SPOX: Was ist die Alternative?
Reinebold: Es gibt auch eine andere Denkweise, in der man vereinfacht gesagt versucht, sich im Vorfeld genau zurecht zu legen, wie man konkret auf eine Defense reagiert. Davon war ich allerdings noch nie ein großer Fan, denn das zwingt dich in eine Art Ratespiel und du musst viel Zeit darauf verwenden, wie du bestimmte Formationen konterst. Und dann gegebenenfalls Spielzüge ansagen, welche die ganze Woche über nicht einstudiert wurden. Das kann vor allem für junge Spieler sehr schwer sein.

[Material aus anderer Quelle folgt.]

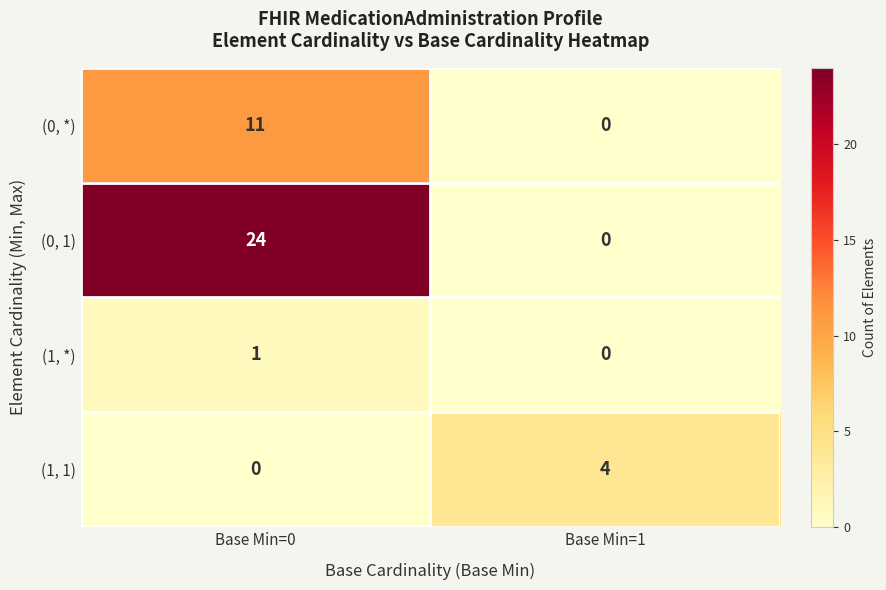

What is the difference between the (1, 1) values at Base Min=1 and Base Min=0?

4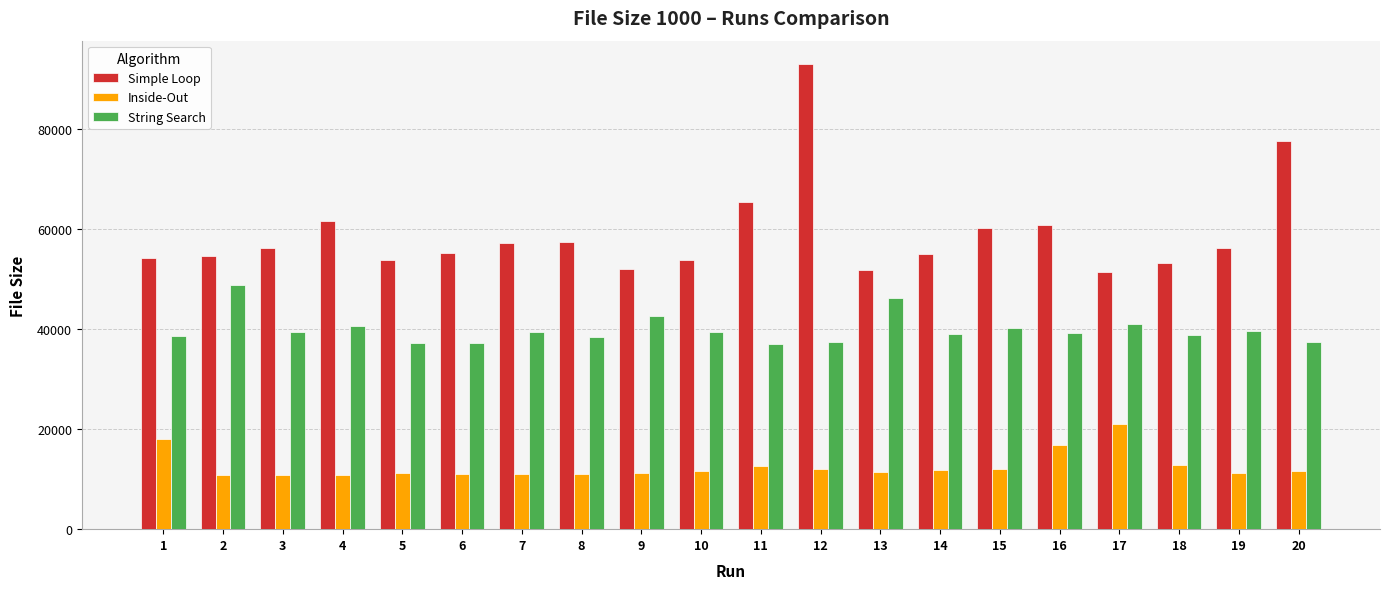

Where does the String Search series first go above 39373?

2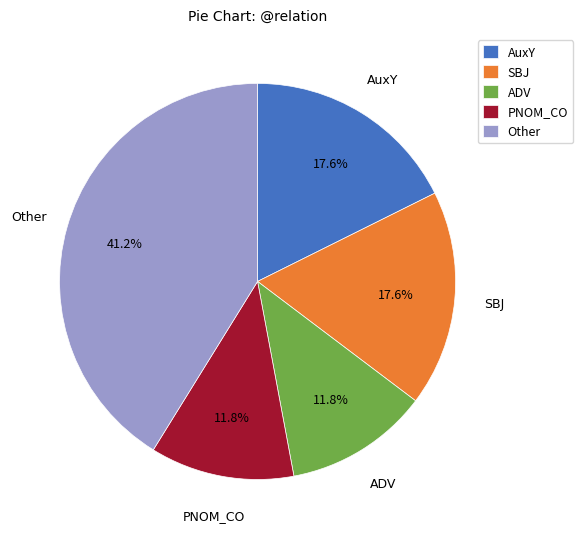

To the nearest percent, what portion does SBJ represent?

18%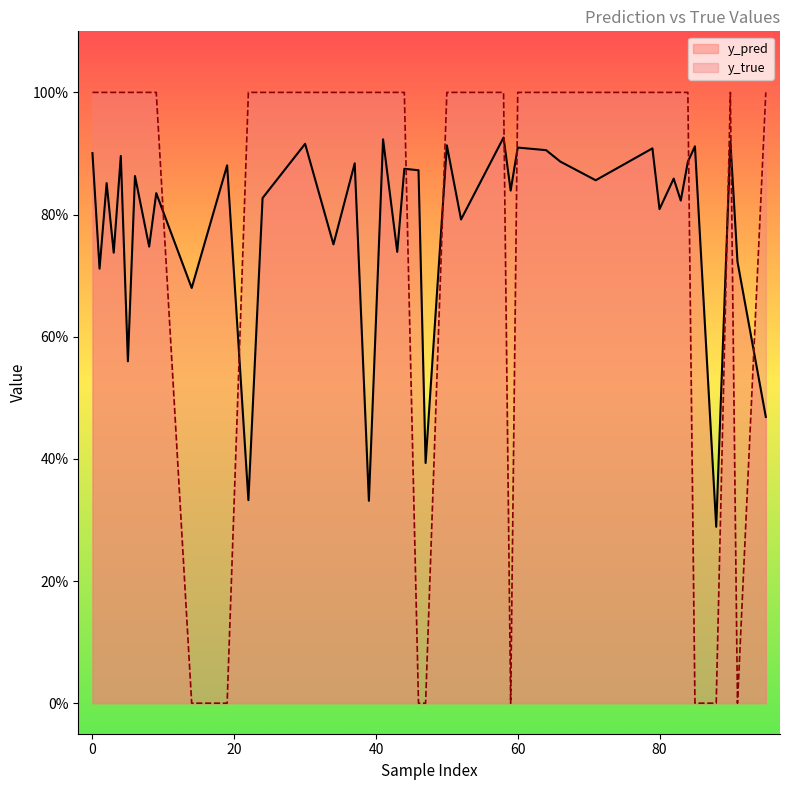

Count the y_true values in the range 1 to 2.

32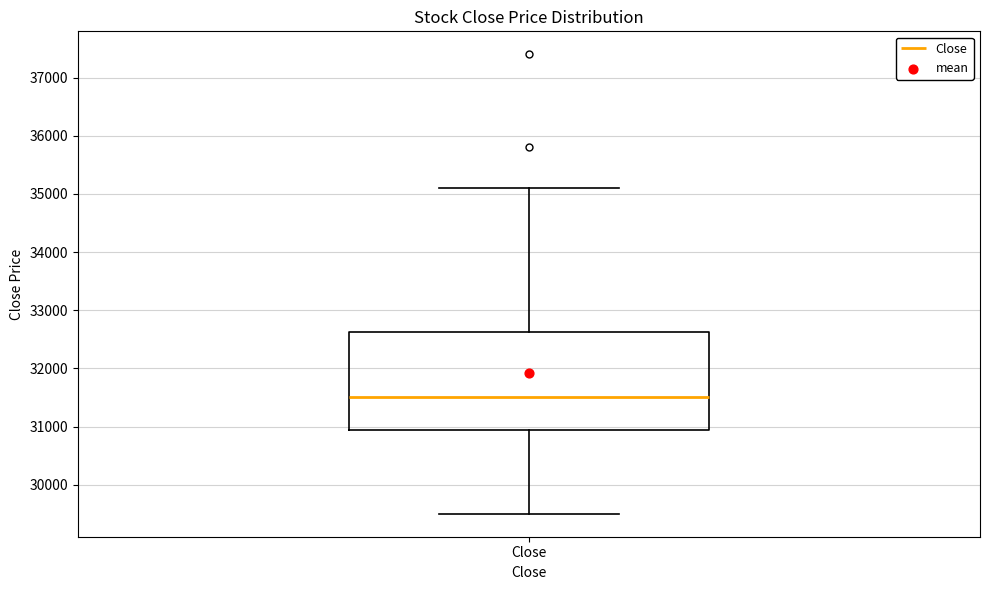

Read this box plot against the y-axis: the position of the median line, the range covered by the box, and the ends of both whiskers. The values are not printed on the chart, so give them approximately, as read against the axis.

median 31500, box 30900 to 32600, whiskers 29500 to 35100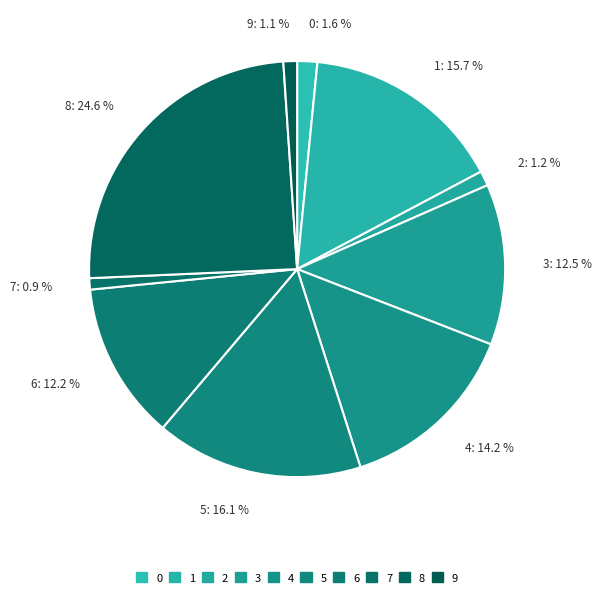

What is the largest slice in the pie chart?

8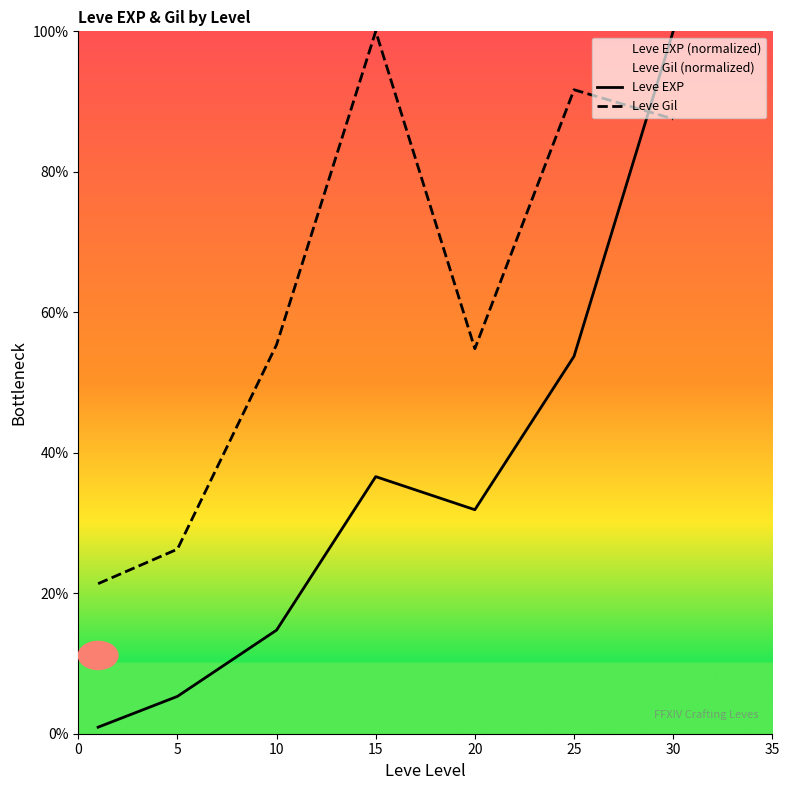

Where is the first local maximum for Leve EXP?

15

SPOX: Zum Abschluss: Gab es in Ihren Augen ein bestimmtes offensives System oder einen Stil, der in Ihren Augen besonders schwer zu verteidigen war?
Reinebold: Sobald eine Offense eindimensional wird, kann es defensiv schnell ziemlich einfach werden. Teams, die also Qualitäten im Passspiel und im Run Game haben, sind immer am schwierigsten, wenn es um Game Planning und Scheming geht. Daher bin ich auch immer so fasziniert von den Patriots: Man sieht im Prinzip die gleichen Konzepte aus verschiedensten Formationen und Aufstellungen. Alle Pass-Konzepte basieren auf den Run-and-Shoot-Prinzipien, die Routes werden also während des Plays an das Verhalten der Defense angepasst. Wenn man den Patriots defensiv Run-freundliche Formationen gibt, dann laufen sie 35 Mal. Aber wenn man Tom Brady Gelegenheiten für Eins-gegen-Eins-Duelle in der Secondary gibt, werfen sie den Ball auch 50 Mal. Teams die dazu in der Lage sind, und das vor allem auch noch aus verschiedenen Personnel Groups umsetzen können, sind sehr schwer zu verteidigen.
SPOX: Inwieweit kommt hier in Ihren Augen ein mobiler Quarterback ins Spiel? Wie schwierig ist das für einen Defensive Coordinator?
Reinebold: Das bringt definitiv eine weitere Dimension ins Spiel. Spricht man mit NFL-Jungs, dann glauben sie immer noch, dass man Spiele aus der Pocket heraus gewinnen muss. Aber wenn ein Quarterback auch aus dieser ausbrechen und Spielzüge ausdehnen kann wie etwa Aaron Rodgers - das macht es schwer. Er ist meiner Meinung nach der beste Quarterback, den es aktuell gibt.
SPOX: Was macht ihn so besonders?
Reinebold: Die Tatsache, dass er außerhalb der Struktur eines Plays Pässe anbringen kann. Er läuft auch mit dem Ball, wenn er muss, hat die Augen aber immer auf seine Receiver gerichtet. Das übt einen enormen Druck auf die Defense aus, denn wenn man verhindern will, dass er losläuft, wirft er den Ball über dich. Bleibt man in Coverage, kann er 15 oder mehr Yards rausholen. Es sind die Jungs, die sich aus schwierigen Situationen befreien und Plays ausdehnen können, die einem das Verteidigen wirklich erschweren.